We played a game I found online and made it ourselves. I find the kids enjoy that as much as the activity sometimes. I could print many things out, but why not just add making it into the learning process? This one is called Fly By Night and the girls practiced their directions. They put their marker in the center and drew prewritten directions from the jar- "2 blocks East"  etc. The first owl to fly into the night won. They loved it and played several times.

 We checked out the wingspan of the Great Gray owl and learned all sorts of owl facts Hannah recorded on a sheet.  We read a couple of other really sweet fiction books featuring owls and had great chats together about the characters. Our cozy reading sessions and discussions on the couch will be my favorite memories with them I'm sure.

They both completed directions on coloring particular types of owls.

They also wrote mini-books with an owl as the main character. Chloe drew pictures for her story, which honestly was way too complicated to relay here! haha  It was something about an owl tricking some people who had come out into the snow on Christmas. I think it stole their stockings : )

We recognized that Owl Moon did not have the typical conflict as part of the plot but simply described a girl's experience. So Hannah wrote about an owl who really wanted to be married, found his owl wife, and by the end had owl grandchildren.

As you can see, some days are pajama days. The kids learned more about features of owls and 
tried picking up objects with their "talons." 

There were so many possible art projects for this book, I decided to pick several instead of just one. 
Again it was easier to just freehand rather than print off copies- and more original that way : ) Here they practiced line patterns.

 Only Hannah was interested in making this owl out of torn paper. I gave her no instruction and just a picture as a guide to see what she would do.  I think it's pretty cute.

One project I found on line had the kids create owls with secondary colors. I thought it would be good if they each did two, one with primary and one with secondary. They did a great job talking out which colors they would use and reminding themselves of which ones were in which categories.

I love how they turned out. 
(As usual, Colin did participate and made his owls all blue : )

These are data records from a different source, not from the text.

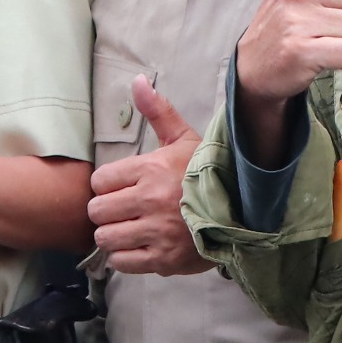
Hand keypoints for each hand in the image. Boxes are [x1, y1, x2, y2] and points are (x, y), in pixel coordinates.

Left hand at [88, 76, 207, 273]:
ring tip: (127, 229)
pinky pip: (123, 262)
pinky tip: (136, 247)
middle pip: (97, 211)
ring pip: (106, 237)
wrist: (244, 209)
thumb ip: (157, 111)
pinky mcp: (165, 259)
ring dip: (113, 234)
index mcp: (151, 169)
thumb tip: (137, 80)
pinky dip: (124, 257)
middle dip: (106, 211)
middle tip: (121, 210)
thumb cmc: (209, 172)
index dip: (106, 186)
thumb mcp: (184, 138)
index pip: (99, 181)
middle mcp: (150, 200)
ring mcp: (157, 232)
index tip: (120, 188)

I surprised them with this lunch one day.  It's kind of a copy, but I added some personal touches like the beef stick- Pirouette branches with blackberries and wheat thin wings. I usually see those kind of things on Pinterest and think "What mom has that kind of time on her hands?" but this one was definitely worth it- and easy. And hearing your kids laugh is always a good time.

 Next week we'll continue the same book because there are so many great lessons. We'll learn more about nocturnal animals, categorizing animals, and of course.. the moon. I'm looking forward to lots of activities.

 
 In the meantime, Colin is learning how to do "manly" things like use a screwdriver. We bought a bookshelf for the girls' bedroom and he got to work. He did a great job and got several in by himself.

 We also got a Cracker Barrel checkers set- it's pretty fun to have sitting out on the coffee table for a game anytime.

 I've had a few of my own projects- I got to be sub principal horn in a nearby orchestra for their extremely belated Christmas concert and played Prokofiev's Peter and the Wolf for the first time. It's so craftily written and has many very beautiful parts. I'll love sharing it with the kids someday. Lone Star Wind Orchestra has a concert coming up soon with loads of horn parts to work on. I'm very much hoping Hannah will be able to go as she's been waiting to get to see her mom on stage.: ) Since she's handled two other long concerts very well, I think she'll really like this one.

Lastly Dax and I are starting a fitness program this month together, so wish us luck!